Une rencontre a eu lieu entre le Conseil de la Nation atikamekw, Bioénergie La Tuque et FP Innovations.

Bioraffinerie: discussions avec la Nation atikamekw

Le Conseil de la Nation atikamekw (CNA) a rencontré en début de semaine des représentants de Bioénergie La Tuque (BELT) et de FPInnovations afin de discuter de l'implication de la Nation atikamekw dans le projet de bioraffinerie à base de résidus forestiers.
Lors de cette rencontre, les représentants du CNA ont fait part de leurs préoccupations et du grand intérêt de la Nation atikamekw à prendre part à ce projet de développement majeur sur le Nitaskinan.
«La Nation atikamekw supporte, a priori, ce type de projet de développement sur le territoire ancestral, le Nitaskinan, s'il est fait dans le respect de nos droits. Elle veut et elle doit être impliquée dans les différentes étapes du projet.
Tout ce que nous souhaitons, c'est d'être partenaires à part entière au développement de notre territoire et de ces ressources... et surtout, le faire dans des conditions gagnantes et respectables pour tous», a mentionné le grand chef du CNA, Constant Awashish. 
Rappelons que le projet de bioraffinerie vise la production de diesel renouvelable à partir de la conversion de résidus de coupes forestières. On estime qu'entre 650 000 et 1,2 million de tonnes métriques de résidus de coupes issus de la région de la Haute-Mauricie pourraient être valorisés dans l'usine. Un projet de près d'un milliard de dollars qui pourrait créer jusqu'à 500 emplois. 
«Cette première réunion, à la fois cordiale, ouverte et professionnelle nous a permis de constater que les visions et principes de développement entre la Nation atikamekw, BELT et FPInnovations sont alignés. La création d'emplois, voire de nouvelles entreprises, pour la région, mais surtout pour nos jeunes, notamment pour les jeunes Atikamekw, est une vision partagée.
Bien que beaucoup de travail reste à accomplir, le support du Conseil de la Nation atikamekw est une autre étape importante pour garantir le succès du projet BELT de bioraffinerie forestière», a souligné le directeur général de BELT, Patrice J. Mangin. 
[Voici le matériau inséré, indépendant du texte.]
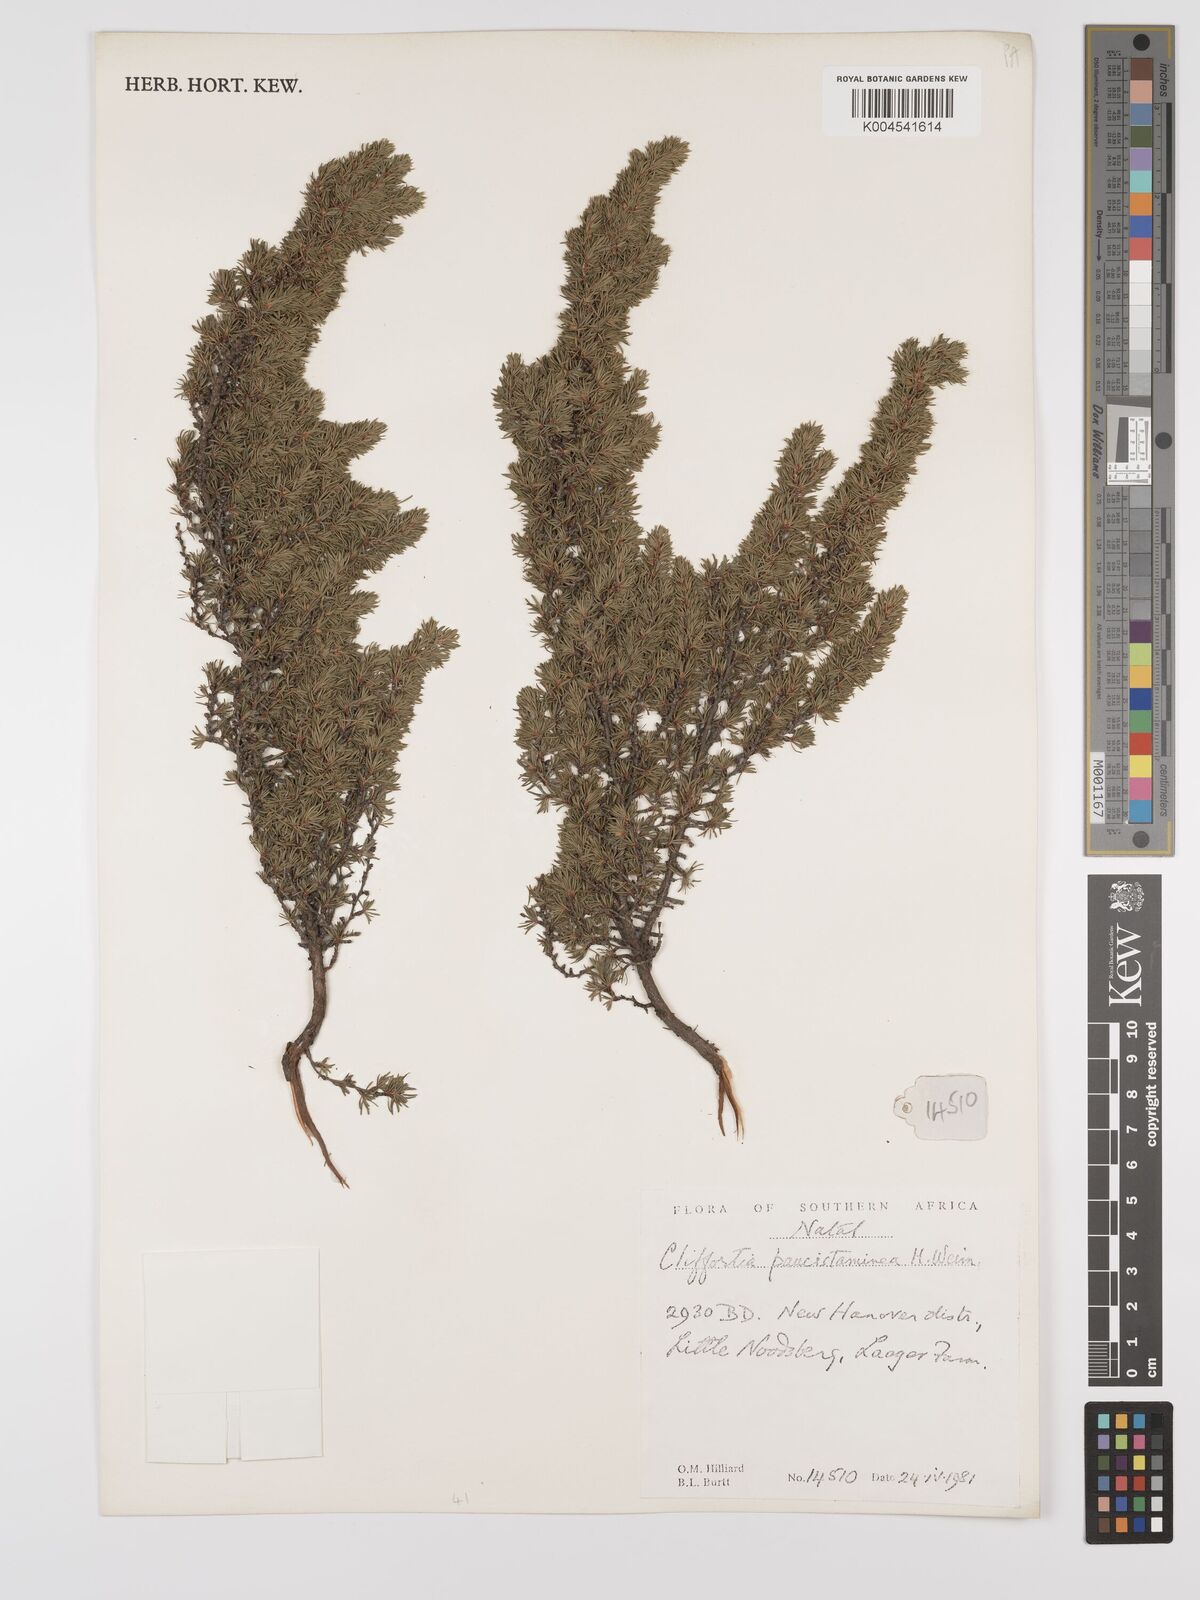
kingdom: Plantae
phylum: Tracheophyta
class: Magnoliopsida
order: Rosales
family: Rosaceae
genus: Cliffortia
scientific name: Cliffortia paucistaminea
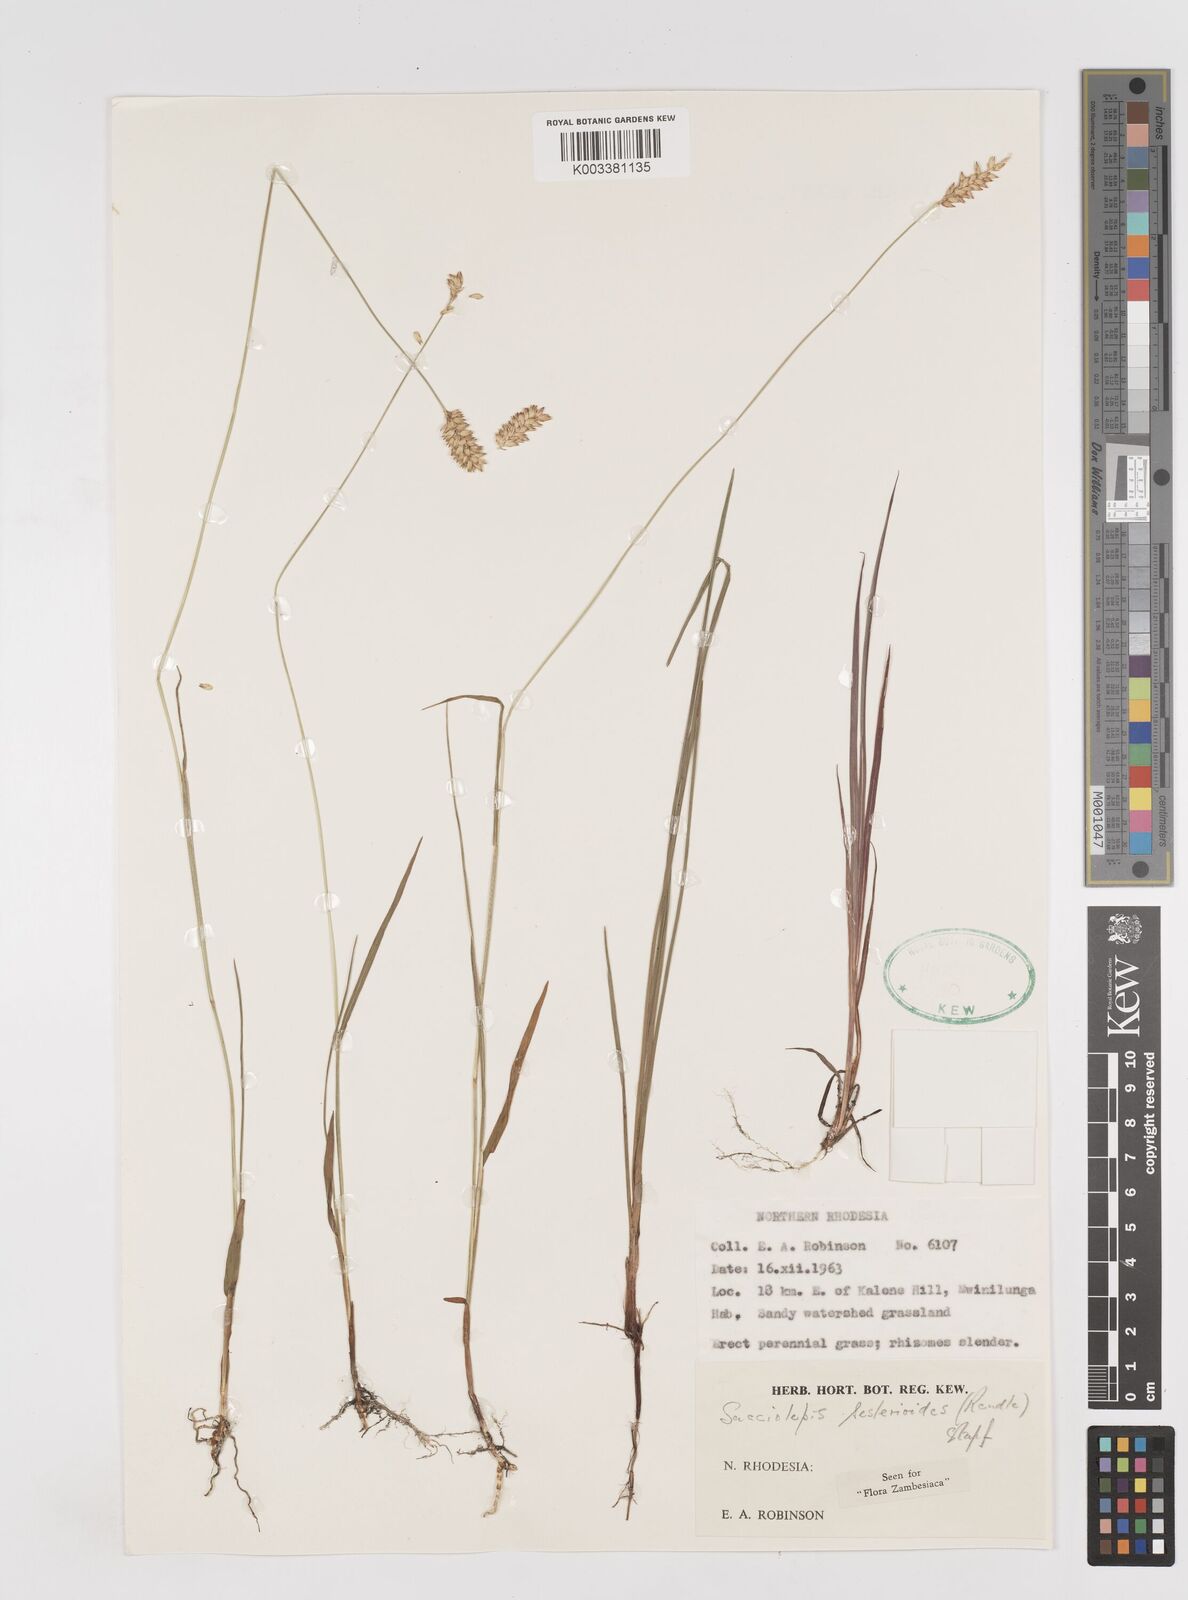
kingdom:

«Ce projet s'inscrit parfaitement au sein de notre plan stratégique d'innovation et de nos efforts de recherche en bioraffinage ainsi qu'avec notre programme national d'accompagnement d'affaire en foresterie autochtone», a ajouté Pierre Lapointe, président et chef de la direction de FPInnovations.
Cette rencontre exploratoire sur la question de l'implication atikamekw dans le projet est la première de plusieurs autres à venir, espère le CNA.
«Certaines modalités restent encore à être discutées et il est souhaité que la Nation atikamekw soit davantage présente et impliquée à la table des discussions pour les étapes à venir.» 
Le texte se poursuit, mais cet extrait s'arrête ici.